Currently, 28% of the oral taxa in the Human Oral Microbiome Database remains uncultured [Citation13]. While some of these taxa may not have been cultured because they have low abundance in the microbiome or low prevalence in the population, others have not yet been cultured because of their unusual auxotrophies. The aim of this study was to identify fastidious bacteria dependent on other bacteria for growth and then identify the specific growth factor involved in the dependence. Using both manual plating and cell sorting, we identified dental plaque bacteria dependent on adjacent helper bacteria for growth. We then identified the auxotrophy for one such dependent strain, Porphyromonas pasteri strain KLE1280, using an Escherichia coli mutant library screen as well as genomic analysis and in vitro validation of results. Our findings suggest that addition of 1,4-dihydroxy-2-naphthoic acid (DHNA) to culture media would improve the growth and recovery of fastidious taxa including multiple strains from the genus Porphyromonas.
Materials and methods
Culture media
Trypticase Soy Broth (TSB), Trypticase Soy Agar (TSA), Luria-Bertani broth (LB), and Luria-Bertani Agar (LBA) BactoTM were obtained from ThermoFisher. Brain Heart Infusion Broth (BHI), Brain Heart Infusion Agar (BHIA), R2A broth (R2A), and R2NP broth (R2NP) were obtained from Difco. Columbia Blood Base Agar (CBBA) was obtained from Becton Dickinson. Fastidious Anaerobe Broth (FAB) and Fastidious Anaerobe Agar (FAA) were obtained from Neogen. FAABS was comprised of FAA with 5% sheep blood and 5% pooled human saliva. Chocolate Blood Agar (CBA) was comprised of TSA with 5% sheep blood. Modified Fluid Medium (mFUM) was made from reagents according to Guggenheim [Citation16].

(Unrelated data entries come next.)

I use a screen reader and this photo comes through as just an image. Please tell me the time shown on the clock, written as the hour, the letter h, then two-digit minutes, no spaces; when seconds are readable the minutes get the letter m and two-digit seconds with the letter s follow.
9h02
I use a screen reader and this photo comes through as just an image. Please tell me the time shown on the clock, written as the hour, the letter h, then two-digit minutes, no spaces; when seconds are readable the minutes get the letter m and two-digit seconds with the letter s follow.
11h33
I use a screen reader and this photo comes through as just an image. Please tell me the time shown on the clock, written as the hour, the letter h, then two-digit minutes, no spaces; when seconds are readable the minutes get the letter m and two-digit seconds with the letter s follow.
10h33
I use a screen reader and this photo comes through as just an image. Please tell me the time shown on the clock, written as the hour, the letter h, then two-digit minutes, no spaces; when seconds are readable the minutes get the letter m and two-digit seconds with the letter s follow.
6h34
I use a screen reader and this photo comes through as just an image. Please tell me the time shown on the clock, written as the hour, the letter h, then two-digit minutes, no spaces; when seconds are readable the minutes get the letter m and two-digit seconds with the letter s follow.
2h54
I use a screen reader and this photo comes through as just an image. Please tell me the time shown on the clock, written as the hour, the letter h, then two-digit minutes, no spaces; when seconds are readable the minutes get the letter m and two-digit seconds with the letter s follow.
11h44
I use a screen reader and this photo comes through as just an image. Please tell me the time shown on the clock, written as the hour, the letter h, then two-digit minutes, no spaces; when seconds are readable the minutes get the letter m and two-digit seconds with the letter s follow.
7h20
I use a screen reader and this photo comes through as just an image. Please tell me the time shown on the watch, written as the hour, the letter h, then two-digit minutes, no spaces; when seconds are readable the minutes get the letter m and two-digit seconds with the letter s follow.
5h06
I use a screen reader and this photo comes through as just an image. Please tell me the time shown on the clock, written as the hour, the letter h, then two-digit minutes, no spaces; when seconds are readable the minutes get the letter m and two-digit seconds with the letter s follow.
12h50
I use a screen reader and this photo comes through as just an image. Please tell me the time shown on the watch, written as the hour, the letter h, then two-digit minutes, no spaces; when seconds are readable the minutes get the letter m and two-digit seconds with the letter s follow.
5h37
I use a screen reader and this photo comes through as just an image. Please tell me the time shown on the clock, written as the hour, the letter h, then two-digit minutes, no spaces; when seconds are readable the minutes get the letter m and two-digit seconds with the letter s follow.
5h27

Subjects and sample collection
The goal of this study was to identify commensal helper-dependent pairs. To this end, dental plaque was collected from six healthy individuals, self-reported to be healthy, who had not had antibiotic treatment in the 6 months prior to sample collection. The study was conducted under Northeastern University Institutional Review Board (IRB) approval #08-11-15. Informed consent was obtained from all subjects.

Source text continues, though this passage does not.